* Exercise brief *
Gather every line of the items below that contains the string "Field". Case counts.

* Data for processing *
++++++++++
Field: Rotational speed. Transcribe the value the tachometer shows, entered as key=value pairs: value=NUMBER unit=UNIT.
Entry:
++++++++++
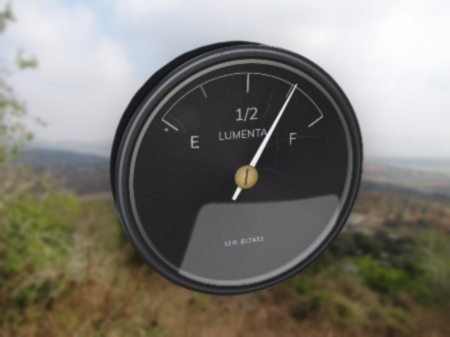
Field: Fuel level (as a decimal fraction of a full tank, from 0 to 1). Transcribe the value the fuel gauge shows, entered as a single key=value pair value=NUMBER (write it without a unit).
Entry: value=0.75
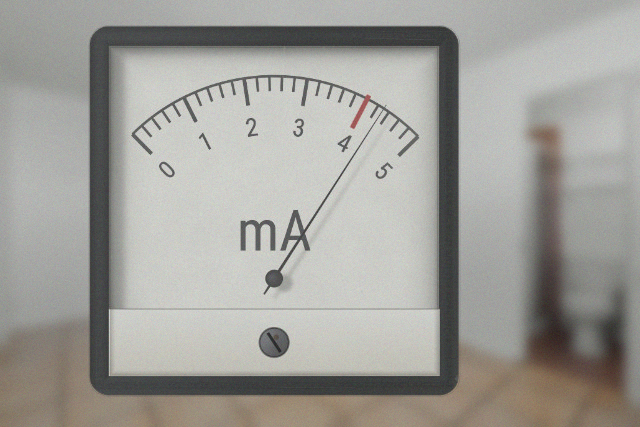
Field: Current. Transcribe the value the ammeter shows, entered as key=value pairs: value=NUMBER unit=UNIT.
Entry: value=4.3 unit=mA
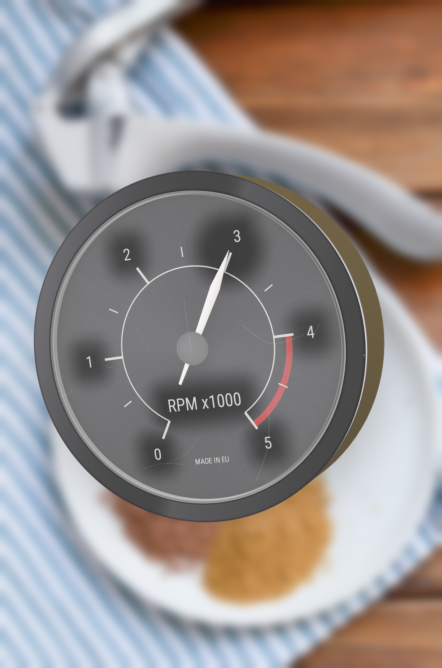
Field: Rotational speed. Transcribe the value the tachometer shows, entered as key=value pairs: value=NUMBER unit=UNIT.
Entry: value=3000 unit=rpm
++++++++++
* Task result *
Field: Rotational speed. Transcribe the value the tachometer shows, entered as key=value pairs: value=NUMBER unit=UNIT.
Field: Fuel level (as a decimal fraction of a full tank, from 0 to 1). Transcribe the value the fuel gauge shows, entered as a single key=value pair value=NUMBER (write it without a unit).
Field: Current. Transcribe the value the ammeter shows, entered as key=value pairs: value=NUMBER unit=UNIT.
Field: Rotational speed. Transcribe the value the tachometer shows, entered as key=value pairs: value=NUMBER unit=UNIT.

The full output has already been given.